**Exercise prompt**
Can you repeat the data below verbatim, from its very first line through the line that contains "ಸೇರಿರುವುದರಿಂದ"?

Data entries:
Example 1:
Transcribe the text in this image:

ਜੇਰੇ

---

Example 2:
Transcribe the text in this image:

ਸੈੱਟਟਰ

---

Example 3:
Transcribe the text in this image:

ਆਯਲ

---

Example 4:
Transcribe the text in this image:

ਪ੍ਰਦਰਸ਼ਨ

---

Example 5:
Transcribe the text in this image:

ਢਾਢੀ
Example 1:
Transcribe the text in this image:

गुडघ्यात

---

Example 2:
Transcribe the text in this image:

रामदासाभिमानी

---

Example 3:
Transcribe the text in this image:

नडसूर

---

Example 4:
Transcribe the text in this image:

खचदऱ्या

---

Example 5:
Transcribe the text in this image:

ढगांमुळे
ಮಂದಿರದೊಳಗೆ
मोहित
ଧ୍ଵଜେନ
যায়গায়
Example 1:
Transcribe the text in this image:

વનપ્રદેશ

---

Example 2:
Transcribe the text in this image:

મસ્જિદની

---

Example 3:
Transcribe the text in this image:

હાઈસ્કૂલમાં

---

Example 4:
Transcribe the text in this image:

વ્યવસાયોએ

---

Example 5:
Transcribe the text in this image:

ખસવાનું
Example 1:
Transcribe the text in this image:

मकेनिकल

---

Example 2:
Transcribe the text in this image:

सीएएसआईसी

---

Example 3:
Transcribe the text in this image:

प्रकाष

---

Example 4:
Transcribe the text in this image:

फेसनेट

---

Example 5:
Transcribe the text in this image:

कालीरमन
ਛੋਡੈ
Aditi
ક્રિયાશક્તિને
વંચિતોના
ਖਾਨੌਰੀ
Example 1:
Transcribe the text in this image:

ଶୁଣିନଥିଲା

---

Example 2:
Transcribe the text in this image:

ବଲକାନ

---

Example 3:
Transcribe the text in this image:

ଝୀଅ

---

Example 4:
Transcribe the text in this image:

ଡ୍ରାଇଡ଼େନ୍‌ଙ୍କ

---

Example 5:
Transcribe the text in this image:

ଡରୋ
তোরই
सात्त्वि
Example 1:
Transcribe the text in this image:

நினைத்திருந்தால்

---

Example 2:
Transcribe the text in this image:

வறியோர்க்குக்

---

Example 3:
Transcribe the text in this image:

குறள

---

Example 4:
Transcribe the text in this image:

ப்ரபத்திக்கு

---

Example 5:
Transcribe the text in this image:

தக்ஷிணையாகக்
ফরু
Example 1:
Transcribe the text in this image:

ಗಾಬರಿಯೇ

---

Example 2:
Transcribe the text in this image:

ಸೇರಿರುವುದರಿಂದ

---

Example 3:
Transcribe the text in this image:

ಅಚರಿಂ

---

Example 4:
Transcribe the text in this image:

**Written solution**
Example 1:
Transcribe the text in this image:

ਜੇਰੇ

---

Example 2:
Transcribe the text in this image:

ਸੈੱਟਟਰ

---

Example 3:
Transcribe the text in this image:

ਆਯਲ

---

Example 4:
Transcribe the text in this image:

ਪ੍ਰਦਰਸ਼ਨ

---

Example 5:
Transcribe the text in this image:

ਢਾਢੀ
Example 1:
Transcribe the text in this image:

गुडघ्यात

---

Example 2:
Transcribe the text in this image:

रामदासाभिमानी

---

Example 3:
Transcribe the text in this image:

नडसूर

---

Example 4:
Transcribe the text in this image:

खचदऱ्या

---

Example 5:
Transcribe the text in this image:

ढगांमुळे
ಮಂದಿರದೊಳಗೆ
मोहित
ଧ୍ଵଜେନ
যায়গায়
Example 1:
Transcribe the text in this image:

વનપ્રદેશ

---

Example 2:
Transcribe the text in this image:

મસ્જિદની

---

Example 3:
Transcribe the text in this image:

હાઈસ્કૂલમાં

---

Example 4:
Transcribe the text in this image:

વ્યવસાયોએ

---

Example 5:
Transcribe the text in this image:

ખસવાનું
Example 1:
Transcribe the text in this image:

मकेनिकल

---

Example 2:
Transcribe the text in this image:

सीएएसआईसी

---

Example 3:
Transcribe the text in this image:

प्रकाष

---

Example 4:
Transcribe the text in this image:

फेसनेट

---

Example 5:
Transcribe the text in this image:

कालीरमन
ਛੋਡੈ
Aditi
ક્રિયાશક્તિને
વંચિતોના
ਖਾਨੌਰੀ
Example 1:
Transcribe the text in this image:

ଶୁଣିନଥିଲା

---

Example 2:
Transcribe the text in this image:

ବଲକାନ

---

Example 3:
Transcribe the text in this image:

ଝୀଅ

---

Example 4:
Transcribe the text in this image:

ଡ୍ରାଇଡ଼େନ୍‌ଙ୍କ

---

Example 5:
Transcribe the text in this image:

ଡରୋ
তোরই
सात्त्वि
Example 1:
Transcribe the text in this image:

நினைத்திருந்தால்

---

Example 2:
Transcribe the text in this image:

வறியோர்க்குக்

---

Example 3:
Transcribe the text in this image:

குறள

---

Example 4:
Transcribe the text in this image:

ப்ரபத்திக்கு

---

Example 5:
Transcribe the text in this image:

தக்ஷிணையாகக்
ফরু
Example 1:
Transcribe the text in this image:

ಗಾಬರಿಯೇ

---

Example 2:
Transcribe the text in this image:

ಸೇರಿರುವುದರಿಂದ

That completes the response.